WORK INSTRUCTIONS — Rewrite the material below with every instance of "catalogue / barcode" changed to "catalog / barcode", keeping all other text as it is.
===== RECORDS SHOWN
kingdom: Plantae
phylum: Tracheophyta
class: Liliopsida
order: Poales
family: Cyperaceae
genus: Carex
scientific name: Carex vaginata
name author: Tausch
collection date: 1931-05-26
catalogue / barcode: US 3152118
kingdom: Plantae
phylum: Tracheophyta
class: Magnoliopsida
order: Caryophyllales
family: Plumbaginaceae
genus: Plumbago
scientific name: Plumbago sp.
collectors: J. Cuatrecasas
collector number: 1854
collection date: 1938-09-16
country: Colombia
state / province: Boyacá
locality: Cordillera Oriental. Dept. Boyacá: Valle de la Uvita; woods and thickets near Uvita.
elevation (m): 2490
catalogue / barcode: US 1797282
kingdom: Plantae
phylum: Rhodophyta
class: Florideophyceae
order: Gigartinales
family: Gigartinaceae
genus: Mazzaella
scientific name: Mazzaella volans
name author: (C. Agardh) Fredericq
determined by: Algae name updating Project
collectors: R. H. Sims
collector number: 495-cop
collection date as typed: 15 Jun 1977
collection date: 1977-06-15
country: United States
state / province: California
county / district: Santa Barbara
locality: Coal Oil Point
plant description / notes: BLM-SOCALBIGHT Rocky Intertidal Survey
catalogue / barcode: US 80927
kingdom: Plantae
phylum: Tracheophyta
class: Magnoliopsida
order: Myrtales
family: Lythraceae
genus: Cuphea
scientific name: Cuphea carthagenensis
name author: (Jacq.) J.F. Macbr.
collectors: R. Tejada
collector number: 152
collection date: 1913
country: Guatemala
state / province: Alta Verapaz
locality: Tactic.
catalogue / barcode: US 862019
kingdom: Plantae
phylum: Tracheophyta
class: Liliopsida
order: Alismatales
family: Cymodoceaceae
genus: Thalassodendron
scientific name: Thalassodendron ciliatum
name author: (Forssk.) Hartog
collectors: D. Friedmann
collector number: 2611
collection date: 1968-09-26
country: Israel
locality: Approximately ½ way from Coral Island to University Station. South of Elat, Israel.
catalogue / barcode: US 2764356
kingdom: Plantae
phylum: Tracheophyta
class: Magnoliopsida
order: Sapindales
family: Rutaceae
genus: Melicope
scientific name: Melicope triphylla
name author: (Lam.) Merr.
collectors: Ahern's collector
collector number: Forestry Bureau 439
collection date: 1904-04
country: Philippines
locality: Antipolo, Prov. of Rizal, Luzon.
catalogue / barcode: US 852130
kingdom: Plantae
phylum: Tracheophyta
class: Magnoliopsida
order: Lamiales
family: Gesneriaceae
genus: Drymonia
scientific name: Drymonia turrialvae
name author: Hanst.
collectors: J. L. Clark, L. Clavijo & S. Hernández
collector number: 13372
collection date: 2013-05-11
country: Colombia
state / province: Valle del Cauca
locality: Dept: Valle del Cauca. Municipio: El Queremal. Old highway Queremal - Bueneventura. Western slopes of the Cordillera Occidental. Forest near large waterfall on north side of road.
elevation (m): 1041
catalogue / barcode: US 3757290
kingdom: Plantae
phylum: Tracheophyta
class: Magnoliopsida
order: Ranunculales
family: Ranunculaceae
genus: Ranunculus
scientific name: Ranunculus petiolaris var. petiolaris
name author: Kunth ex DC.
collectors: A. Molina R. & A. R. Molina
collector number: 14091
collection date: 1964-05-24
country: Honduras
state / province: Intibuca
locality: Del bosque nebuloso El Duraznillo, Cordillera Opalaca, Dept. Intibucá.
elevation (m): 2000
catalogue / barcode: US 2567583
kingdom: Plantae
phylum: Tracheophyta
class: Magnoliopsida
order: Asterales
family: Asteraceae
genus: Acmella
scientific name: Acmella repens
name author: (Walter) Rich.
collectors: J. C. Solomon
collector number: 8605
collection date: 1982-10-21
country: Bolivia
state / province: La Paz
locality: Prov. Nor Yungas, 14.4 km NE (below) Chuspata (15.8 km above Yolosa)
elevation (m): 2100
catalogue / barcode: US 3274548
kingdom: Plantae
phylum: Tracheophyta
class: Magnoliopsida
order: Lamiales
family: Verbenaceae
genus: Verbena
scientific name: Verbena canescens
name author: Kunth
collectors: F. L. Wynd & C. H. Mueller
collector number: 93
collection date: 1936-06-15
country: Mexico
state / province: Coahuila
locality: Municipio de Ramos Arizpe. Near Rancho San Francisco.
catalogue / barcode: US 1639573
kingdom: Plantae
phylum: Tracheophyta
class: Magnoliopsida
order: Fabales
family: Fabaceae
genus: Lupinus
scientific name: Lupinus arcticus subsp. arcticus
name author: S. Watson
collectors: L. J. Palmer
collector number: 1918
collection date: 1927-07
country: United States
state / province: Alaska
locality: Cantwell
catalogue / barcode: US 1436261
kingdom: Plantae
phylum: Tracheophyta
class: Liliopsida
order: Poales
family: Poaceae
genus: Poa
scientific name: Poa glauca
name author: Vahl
==========
RESPONSE TO THIS TASK —
kingdom: Plantae
phylum: Tracheophyta
class: Liliopsida
order: Poales
family: Cyperaceae
genus: Carex
scientific name: Carex vaginata
name author: Tausch
collection date: 1931-05-26
catalog / barcode: US 3152118
kingdom: Plantae
phylum: Tracheophyta
class: Magnoliopsida
order: Caryophyllales
family: Plumbaginaceae
genus: Plumbago
scientific name: Plumbago sp.
collectors: J. Cuatrecasas
collector number: 1854
collection date: 1938-09-16
country: Colombia
state / province: Boyacá
locality: Cordillera Oriental. Dept. Boyacá: Valle de la Uvita; woods and thickets near Uvita.
elevation (m): 2490
catalog / barcode: US 1797282
kingdom: Plantae
phylum: Rhodophyta
class: Florideophyceae
order: Gigartinales
family: Gigartinaceae
genus: Mazzaella
scientific name: Mazzaella volans
name author: (C. Agardh) Fredericq
determined by: Algae name updating Project
collectors: R. H. Sims
collector number: 495-cop
collection date as typed: 15 Jun 1977
collection date: 1977-06-15
country: United States
state / province: California
county / district: Santa Barbara
locality: Coal Oil Point
plant description / notes: BLM-SOCALBIGHT Rocky Intertidal Survey
catalog / barcode: US 80927
kingdom: Plantae
phylum: Tracheophyta
class: Magnoliopsida
order: Myrtales
family: Lythraceae
genus: Cuphea
scientific name: Cuphea carthagenensis
name author: (Jacq.) J.F. Macbr.
collectors: R. Tejada
collector number: 152
collection date: 1913
country: Guatemala
state / province: Alta Verapaz
locality: Tactic.
catalog / barcode: US 862019
kingdom: Plantae
phylum: Tracheophyta
class: Liliopsida
order: Alismatales
family: Cymodoceaceae
genus: Thalassodendron
scientific name: Thalassodendron ciliatum
name author: (Forssk.) Hartog
collectors: D. Friedmann
collector number: 2611
collection date: 1968-09-26
country: Israel
locality: Approximately ½ way from Coral Island to University Station. South of Elat, Israel.
catalog / barcode: US 2764356
kingdom: Plantae
phylum: Tracheophyta
class: Magnoliopsida
order: Sapindales
family: Rutaceae
genus: Melicope
scientific name: Melicope triphylla
name author: (Lam.) Merr.
collectors: Ahern's collector
collector number: Forestry Bureau 439
collection date: 1904-04
country: Philippines
locality: Antipolo, Prov. of Rizal, Luzon.
catalog / barcode: US 852130
kingdom: Plantae
phylum: Tracheophyta
class: Magnoliopsida
order: Lamiales
family: Gesneriaceae
genus: Drymonia
scientific name: Drymonia turrialvae
name author: Hanst.
collectors: J. L. Clark, L. Clavijo & S. Hernández
collector number: 13372
collection date: 2013-05-11
country: Colombia
state / province: Valle del Cauca
locality: Dept: Valle del Cauca. Municipio: El Queremal. Old highway Queremal - Bueneventura. Western slopes of the Cordillera Occidental. Forest near large waterfall on north side of road.
elevation (m): 1041
catalog / barcode: US 3757290
kingdom: Plantae
phylum: Tracheophyta
class: Magnoliopsida
order: Ranunculales
family: Ranunculaceae
genus: Ranunculus
scientific name: Ranunculus petiolaris var. petiolaris
name author: Kunth ex DC.
collectors: A. Molina R. & A. R. Molina
collector number: 14091
collection date: 1964-05-24
country: Honduras
state / province: Intibuca
locality: Del bosque nebuloso El Duraznillo, Cordillera Opalaca, Dept. Intibucá.
elevation (m): 2000
catalog / barcode: US 2567583
kingdom: Plantae
phylum: Tracheophyta
class: Magnoliopsida
order: Asterales
family: Asteraceae
genus: Acmella
scientific name: Acmella repens
name author: (Walter) Rich.
collectors: J. C. Solomon
collector number: 8605
collection date: 1982-10-21
country: Bolivia
state / province: La Paz
locality: Prov. Nor Yungas, 14.4 km NE (below) Chuspata (15.8 km above Yolosa)
elevation (m): 2100
catalog / barcode: US 3274548
kingdom: Plantae
phylum: Tracheophyta
class: Magnoliopsida
order: Lamiales
family: Verbenaceae
genus: Verbena
scientific name: Verbena canescens
name author: Kunth
collectors: F. L. Wynd & C. H. Mueller
collector number: 93
collection date: 1936-06-15
country: Mexico
state / province: Coahuila
locality: Municipio de Ramos Arizpe. Near Rancho San Francisco.
catalog / barcode: US 1639573
kingdom: Plantae
phylum: Tracheophyta
class: Magnoliopsida
order: Fabales
family: Fabaceae
genus: Lupinus
scientific name: Lupinus arcticus subsp. arcticus
name author: S. Watson
collectors: L. J. Palmer
collector number: 1918
collection date: 1927-07
country: United States
state / province: Alaska
locality: Cantwell
catalog / barcode: US 1436261
kingdom: Plantae
phylum: Tracheophyta
class: Liliopsida
order: Poales
family: Poaceae
genus: Poa
scientific name: Poa glauca
name author: Vahl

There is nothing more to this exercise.